Furthermore, use a YARN queue with preemption disabled to avoid long running jobs being affected when the cluster reaches its capacity limit.
Flink uses network buffers to transfer data from one operator to another. These buffers are filled up with data during the specified time for the timeout. In case of high data rates, the set time is usually never reached. For cases when the data rate is high the throughput can be further increased with setting the buffer timeout to an intentionally higher value due to the characteristics of the TCP channel. However this in turn increases the latency of the pipeline.
Flink on YARN jobs are configured to tolerate a maximum number of failed containers before they terminate. Configure the YARN maximum failed containers setting in proportion to the total parallelism and the expected lifetime of the job.
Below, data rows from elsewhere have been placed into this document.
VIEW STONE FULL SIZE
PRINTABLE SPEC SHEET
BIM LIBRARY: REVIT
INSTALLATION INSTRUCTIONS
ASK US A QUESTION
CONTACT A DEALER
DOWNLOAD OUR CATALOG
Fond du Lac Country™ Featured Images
Configuration | Parameter | Recommended value |
---|---|---|
TM container memory | -ytm / taskmanager.heap.size |
TM Heap + Heap-cutoff |
Max parallelism | env.setMaxParallelism(num) |
120,720,1260,5040 |
Container heap cutoff | containerized.heap-cutoff-ratio |
0.25-0.75 |
Buffer timeout | env.setBufferTimeout(millis) |
1-100 |
YARN queue | -yqu |
A queue with no preemption |
YARN max failed containers | yarn.maximum-failed-containers |
3*num_containers |
YARN max AM failures | yarn.application-attempts |
3-5 |